Activity:
Pull out the lines of the records from the line that contains "AUTHOR INFORMATION" through the end of the records, both ends included, and repeat them unchanged. Leave the pictures out of your answer.

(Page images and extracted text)
::::::::

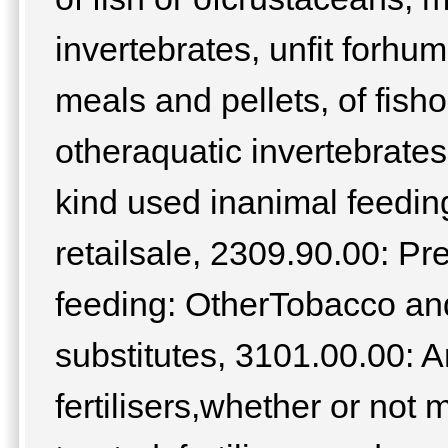
invertebrates, unfit forh
meals and pellets, of fish
otheraquatic invertebrates
kind used inanimal feeding
retailsale, 2309.90.00: Pr
feeding: OtherTobacco an
substitutes, 3101.00.00: 
fertilisers,whether or not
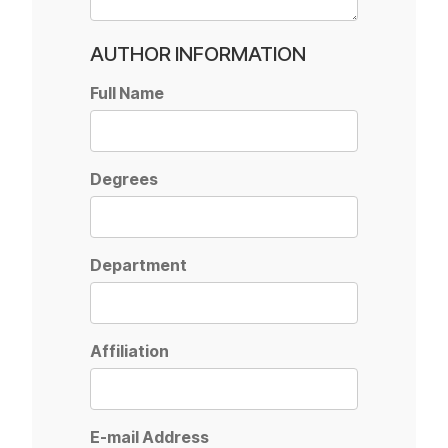
AUTHOR INFORMATION
Full Name
Degrees
Department
Affiliation
E-mail Address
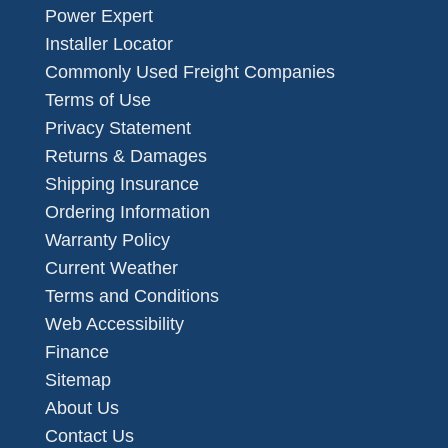
Power Expert
Installer Locator
Commonly Used Freight Companies
Terms of Use
Privacy Statement
Returns & Damages
Shipping Insurance
Ordering Information
Warranty Policy
Current Weather
Terms and Conditions
Web Accessibility
Finance
Sitemap
About Us
Contact Us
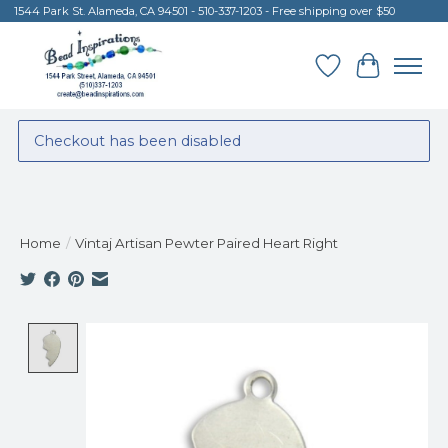
1544 Park St. Alameda, CA 94501 - 510-337-1203 - Free shipping over $50
Wish List
Cart
Checkout has been disabled
Home
/
Vintaj Artisan Pewter Paired Heart Right
Product image slideshow Items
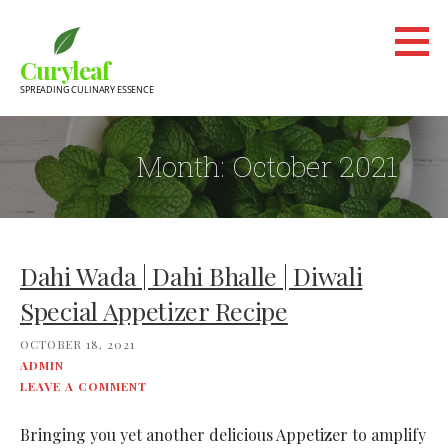
Skip
to
Curyleaf
content
SPREADING CULINARY ESSENCE
Month:
October 2021
Dahi Wada | Dahi Bhalle | Diwali
Special Appetizer Recipe
OCTOBER 18, 2021
ADMIN
LEAVE A COMMENT
Bringing you yet another delicious Appetizer to amplify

::::::::

Solved exercise:
AUTHOR INFORMATION
Full Name
Degrees
Department
Affiliation
E-mail Address
Power Expert
Installer Locator
Commonly Used Freight Companies
Terms of Use
Privacy Statement
Returns & Damages
Shipping Insurance
Ordering Information
Warranty Policy
Current Weather
Terms and Conditions
Web Accessibility
Finance
Sitemap
About Us
Contact Us
1544 Park St. Alameda, CA 94501 - 510-337-1203 - Free shipping over $50
Wish List
Cart
Checkout has been disabled
Home
/
Vintaj Artisan Pewter Paired Heart Right
Product image slideshow Items
Skip
to
Curyleaf
content
SPREADING CULINARY ESSENCE
Month:
October 2021
Dahi Wada | Dahi Bhalle | Diwali
Special Appetizer Recipe
OCTOBER 18, 2021
ADMIN
LEAVE A COMMENT
Bringing you yet another delicious Appetizer to amplify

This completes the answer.